I don’t know of a model that fits in a 3090 and takes that much time to inference on

Yi-34B-200K is the base model I’m using. Specifically the Capybara/Tess tunes.

I can squeeze 63K context on it at 3.5bpw. Its actually surprisingly good at continuing a full context story, referencing details throughout and such.

Anyway I am on linux, so no gpu swap like windows. I am indeed using it in a chat/novel style chat, so the context does scroll and get cached in ooba.

ReturningTarzan@alien.top · 2 years ago

Notepad mode is up fwiw. It probably needs more features, but it’s functional.

ProfessionalGuitar32@alien.top · 2 years ago

I use synology chat

Sabin_Stargem@alien.top · 2 years ago

KoboldCPP + Silly Tavern. I would use the KoboldAI frontend instead of Silly Tavern, if it weren’t for the fact that it is intended to create a dedicated system volume in order to work well. I personally find that creepy and unsettling, because I am uncomfortable with the technical aspects of computing. I can do intermediate stuff, but I still feel unhappy at the very idea of ever needing to troubleshoot.

Anyhow, I hope a commercial all-in-one LLM program is made, one meant for user privacy, roleplaying, approachable, open source, content editors, and an integrated marketplace for characters, rules, and other content. While the freeware efforts are neat, I am a boring person who wants things to Just Work, with only basic tinkering on my end.

At the moment, KoboldCPP + ST is probably the closest to being user-friendly without sacrificing privacy nor being subjected to a subscription.

Unlucky-Message8866@alien.top · 2 years ago

my own: https://github.com/knoopx/llm-workbench reasons: fast, private, lightweight, hackeable

sime@alien.top · 2 years ago

You’re kidding me. I recently surfaced my own UI with the same name. damn it. -> https://github.com/sedwards2009/llm-workbench

Monkey_1505@alien.top · 2 years ago

ST. By far the most customizability.

OC2608@alien.top · 2 years ago

I used to use Text Generation Web UI, but I changed to KoboldCpp because it’s more lightweight. Besides, I realized I didn’t use all the features of the textgen UI. KoboldCpp as the backend and SillyTavern as the frontend when I want to chat. KoboldCpp alone when I want to play with models by creating stories or something.

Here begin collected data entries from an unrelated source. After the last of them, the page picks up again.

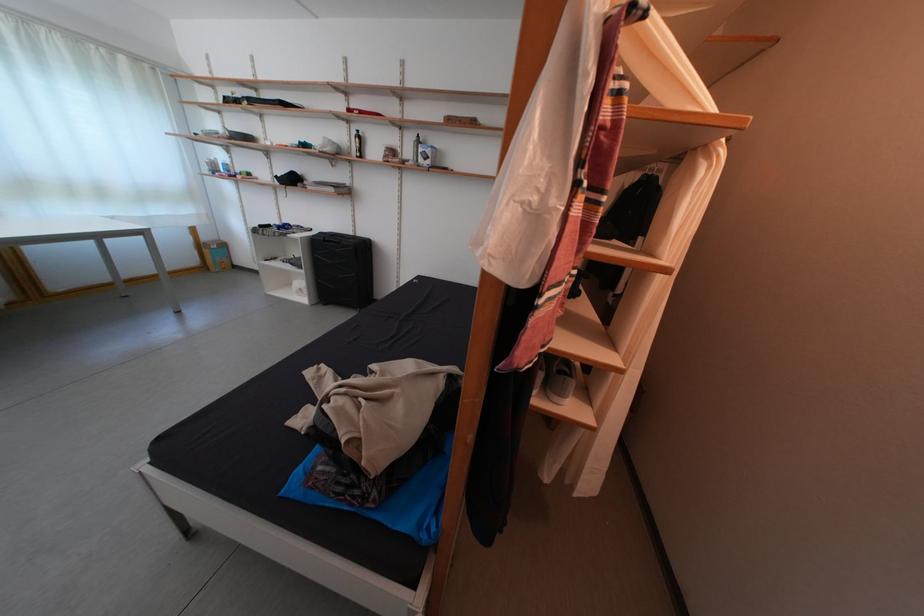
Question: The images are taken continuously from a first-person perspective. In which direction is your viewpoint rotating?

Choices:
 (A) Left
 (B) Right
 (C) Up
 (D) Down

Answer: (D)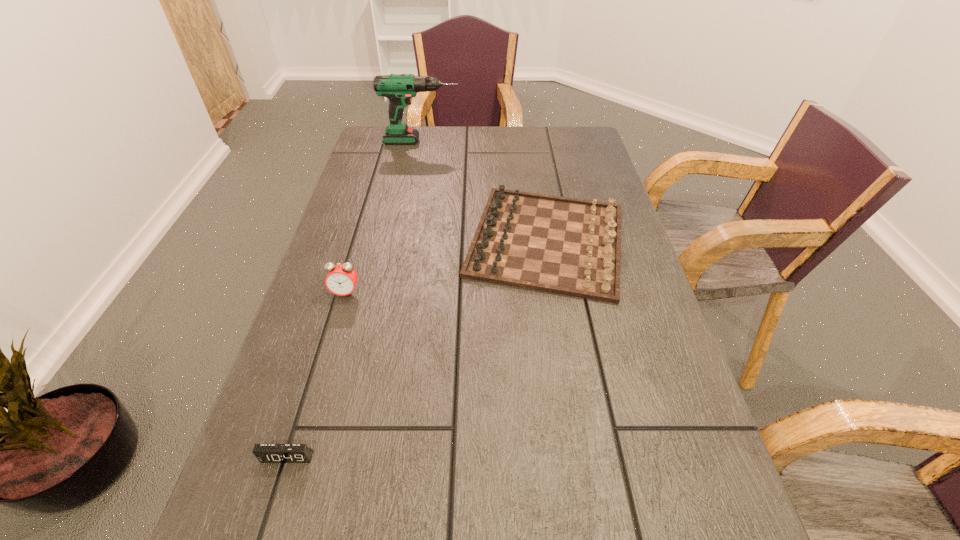
Find the location of a particular element. This screenshot has height=540, width=960. the tallest object is located at coordinates (398, 88).

The width and height of the screenshot is (960, 540). Find the location of `the farthest object`. the farthest object is located at coordinates (398, 88).

Where is `the taller alarm clock`? The height and width of the screenshot is (540, 960). the taller alarm clock is located at coordinates (341, 280).

Image resolution: width=960 pixels, height=540 pixels. Identify the location of chessboard. (567, 246).

This screenshot has width=960, height=540. Find the location of `the shorter alarm clock`. the shorter alarm clock is located at coordinates (266, 453).

Where is `the nearest object`? The height and width of the screenshot is (540, 960). the nearest object is located at coordinates (266, 453).

Find the location of `vacant area situated on the handle side of the farthest object`. vacant area situated on the handle side of the farthest object is located at coordinates (529, 141).

The image size is (960, 540). I want to click on free space located on the front-facing side of the farther alarm clock, so coord(316,394).

The height and width of the screenshot is (540, 960). I want to click on free region located 0.290m on the left of the chessboard, so click(x=347, y=240).

At what (x,y) coordinates should I click in order to perform the action: click on free space located on the front-facing side of the shorter alarm clock. Please return your answer as a coordinate pair (x, y). The image size is (960, 540). Looking at the image, I should click on (267, 524).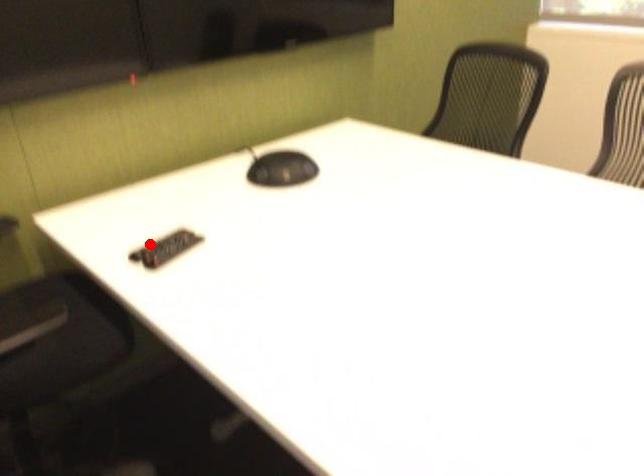
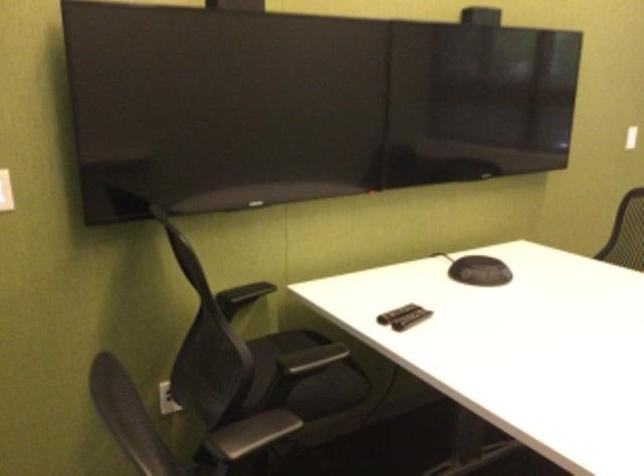
Locate, in the second image, the point that corresponds to the highlighted location in the first image.

(395, 313)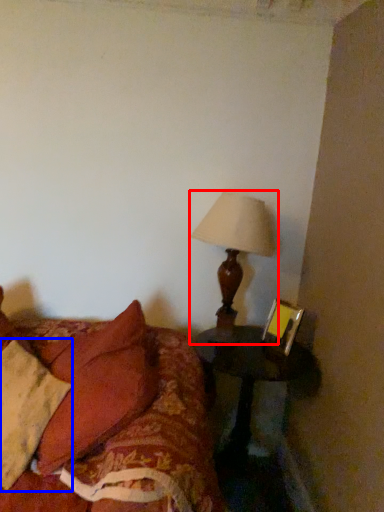
Question: Among these objects, which one is nearest to the camera, lamp (highlighted by a red box) or pillow (highlighted by a blue box)?

Choices:
 (A) lamp
 (B) pillow

Answer: (B)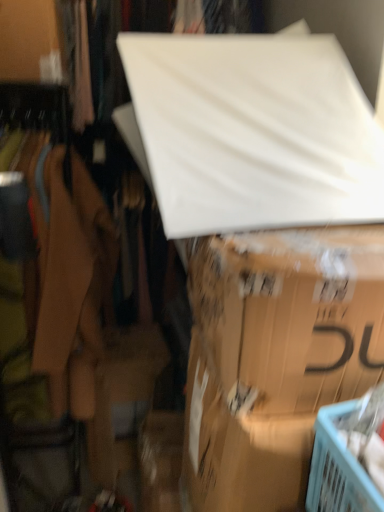
Where is `matte cardboard box at center`? Image resolution: width=384 pixels, height=512 pixels. matte cardboard box at center is located at coordinates (275, 356).

Describe the element at coordinates (275, 356) in the screenshot. I see `matte cardboard box at center` at that location.

I want to click on white matte board at upper center, so click(x=23, y=32).

In terms of size, does white matte board at upper center appear bigger or smaller than white matte board at upper center?

In the image, white matte board at upper center appears to be smaller than white matte board at upper center.

Which of these two, white matte board at upper center or white matte board at upper center, is wider?

With larger width is white matte board at upper center.

Is white matte board at upper center next to white matte board at upper center?

No, white matte board at upper center is not in contact with white matte board at upper center.

Based on their sizes in the image, would you say white matte board at upper center is bigger or smaller than white matte board at upper center?

Considering their sizes, white matte board at upper center takes up more space than white matte board at upper center.

How many degrees apart are the facing directions of white matte board at upper center and white matte board at upper center?

white matte board at upper center and white matte board at upper center are facing 4.39 degrees away from each other.

Does point (32, 56) appear closer or farther from the camera than point (170, 207)?

Clearly, point (32, 56) is more distant from the camera than point (170, 207).

From a real-world perspective, is white matte board at upper center positioned over white matte board at upper center based on gravity?

No, from a real-world perspective, white matte board at upper center is not on top of white matte board at upper center.

Is matte cardboard box at center placed right next to white matte board at upper center?

No, matte cardboard box at center is not making contact with white matte board at upper center.

Where is `linen behind the matte cardboard box at center`? linen behind the matte cardboard box at center is located at coordinates (253, 132).

Considering the relative positions of matte cardboard box at center and white matte board at upper center in the image provided, is matte cardboard box at center in front of white matte board at upper center?

Yes, it is.

Is matte cardboard box at center bigger or smaller than white matte board at upper center?

Clearly, matte cardboard box at center is smaller in size than white matte board at upper center.

Which object is wider, white matte board at upper center or matte cardboard box at center?

With larger width is matte cardboard box at center.

Based on the photo, from the image's perspective, which is above, white matte board at upper center or matte cardboard box at center?

From the image's view, white matte board at upper center is above.

From a real-world perspective, which object rests below the other?

white matte board at upper center.

Consider the image. Is the depth of white matte board at upper center less than that of matte cardboard box at center?

No, white matte board at upper center is behind matte cardboard box at center.

Which is nearer, (244, 196) or (363, 340)?

The point (363, 340) is closer to the camera.

What's the angular difference between white matte board at upper center and matte cardboard box at center's facing directions?

There is a 98.4-degree angle between the facing directions of white matte board at upper center and matte cardboard box at center.

Find the location of a particular element. box in front of the white matte board at upper center is located at coordinates (275, 356).

From a real-world perspective, is white matte board at upper center positioned above or below matte cardboard box at center?

white matte board at upper center is situated higher than matte cardboard box at center in the real world.

This screenshot has height=512, width=384. What are the coordinates of `box that is above the white matte board at upper center (from a real-world perspective)` in the screenshot? It's located at (275, 356).

Based on the photo, is matte cardboard box at center further to camera compared to white matte board at upper center?

No.

From their relative heights in the image, would you say matte cardboard box at center is taller or shorter than white matte board at upper center?

In the image, matte cardboard box at center appears to be shorter than white matte board at upper center.

Is matte cardboard box at center to the left or to the right of white matte board at upper center in the image?

matte cardboard box at center is positioned on white matte board at upper center's right side.

The image size is (384, 512). Find the location of `closet located underneath the white matte board at upper center (from a real-world perspective)`. closet located underneath the white matte board at upper center (from a real-world perspective) is located at coordinates (23, 32).

The width and height of the screenshot is (384, 512). I want to click on linen that appears above the white matte board at upper center (from a real-world perspective), so click(x=253, y=132).

Estimate the real-world distances between objects in this image. Which object is closer to white matte board at upper center, white matte board at upper center or matte cardboard box at center?

white matte board at upper center.

From the image, which object appears to be nearer to matte cardboard box at center, white matte board at upper center or white matte board at upper center?

Among the two, white matte board at upper center is located nearer to matte cardboard box at center.

Considering their positions, is matte cardboard box at center positioned further to white matte board at upper center than white matte board at upper center?

Among the two, matte cardboard box at center is located further to white matte board at upper center.

Estimate the real-world distances between objects in this image. Which object is further from white matte board at upper center, white matte board at upper center or matte cardboard box at center?

white matte board at upper center is positioned further to the anchor white matte board at upper center.

Based on the photo, considering their positions, is matte cardboard box at center positioned further to white matte board at upper center than white matte board at upper center?

white matte board at upper center lies further to white matte board at upper center than the other object.

Which object lies nearer to the anchor point matte cardboard box at center, white matte board at upper center or white matte board at upper center?

The object closer to matte cardboard box at center is white matte board at upper center.

Locate an element on the screen. Image resolution: width=384 pixels, height=512 pixels. linen between white matte board at upper center and matte cardboard box at center from left to right is located at coordinates (253, 132).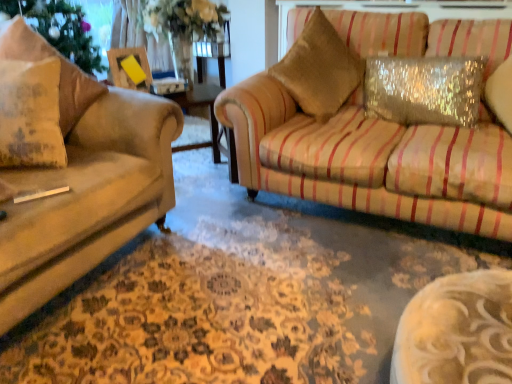
Question: Does sparkly silver pillow at upper right, which is the first pillow in right-to-left order, turn towards textured beige pillow at left, the 2th pillow positioned from the left?

Choices:
 (A) yes
 (B) no

Answer: (B)

Question: From a real-world perspective, is sparkly silver pillow at upper right, placed as the 3th pillow when sorted from left to right, positioned over textured beige pillow at left, the 2th pillow positioned from the left, based on gravity?

Choices:
 (A) no
 (B) yes

Answer: (A)

Question: Is sparkly silver pillow at upper right, placed as the 3th pillow when sorted from left to right, positioned in front of textured beige pillow at left, which is the second pillow in right-to-left order?

Choices:
 (A) yes
 (B) no

Answer: (B)

Question: Does sparkly silver pillow at upper right, placed as the 3th pillow when sorted from left to right, have a lesser height compared to textured beige pillow at left, the 2th pillow positioned from the left?

Choices:
 (A) no
 (B) yes

Answer: (B)

Question: Considering the relative sizes of sparkly silver pillow at upper right, placed as the 3th pillow when sorted from left to right, and textured beige pillow at left, the 2th pillow positioned from the left, in the image provided, is sparkly silver pillow at upper right, placed as the 3th pillow when sorted from left to right, taller than textured beige pillow at left, the 2th pillow positioned from the left,?

Choices:
 (A) yes
 (B) no

Answer: (B)

Question: In terms of height, does gold textured pillow at upper right look taller or shorter compared to matte beige pillow at left, the 1th pillow viewed from the left?

Choices:
 (A) tall
 (B) short

Answer: (A)

Question: Choose the correct answer: Is gold textured pillow at upper right inside matte beige pillow at left, the 1th pillow viewed from the left, or outside it?

Choices:
 (A) outside
 (B) inside

Answer: (A)

Question: Is point (286, 74) closer or farther from the camera than point (47, 122)?

Choices:
 (A) farther
 (B) closer

Answer: (A)

Question: From a real-world perspective, is gold textured pillow at upper right above or below matte beige pillow at left, the third pillow in the right-to-left sequence?

Choices:
 (A) above
 (B) below

Answer: (A)

Question: Is matte beige pillow at left, the third pillow in the right-to-left sequence, bigger or smaller than gold textured pillow at upper right?

Choices:
 (A) big
 (B) small

Answer: (B)

Question: Which is correct: matte beige pillow at left, the third pillow in the right-to-left sequence, is inside gold textured pillow at upper right, or outside of it?

Choices:
 (A) outside
 (B) inside

Answer: (A)

Question: Considering their positions, is matte beige pillow at left, the third pillow in the right-to-left sequence, located in front of or behind gold textured pillow at upper right?

Choices:
 (A) behind
 (B) front

Answer: (B)

Question: From a real-world perspective, relative to gold textured pillow at upper right, is matte beige pillow at left, the 1th pillow viewed from the left, vertically above or below?

Choices:
 (A) below
 (B) above

Answer: (A)

Question: In terms of height, does textured beige pillow at left, which is the second pillow in right-to-left order, look taller or shorter compared to matte beige pillow at left, the 1th pillow viewed from the left?

Choices:
 (A) short
 (B) tall

Answer: (B)

Question: From the image's perspective, is textured beige pillow at left, the 2th pillow positioned from the left, above or below matte beige pillow at left, the 1th pillow viewed from the left?

Choices:
 (A) above
 (B) below

Answer: (A)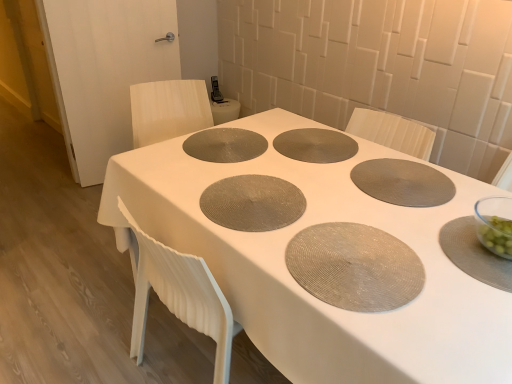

BangkokPadang@alien.top · 2 years ago

Text gen web ui. Let’s me use all model formats depending on what I want to test at that moment.

Couler@alien.top · 2 years ago

rocm version of KoboldCPP on my AMD+Linux

TobyWonKenobi@alien.top · 2 years ago

LM Studio - very clean UI and easy to use with gguf.

SomeOddCodeGuy@alien.top · 2 years ago

Text Gen Web UI. Works great on Mac. I use ggufs, since Llamacpp supports metal.

durden111111@alien.top · 2 years ago

Text Gen UI for general inference

llama.cpp server for multimodal

sebo3d@alien.top · 2 years ago

KoboldCPP. Double click Kobold Icon, Load, select preset, Launch. 10 or so second later you’re good to go. Easy, quick, efficient.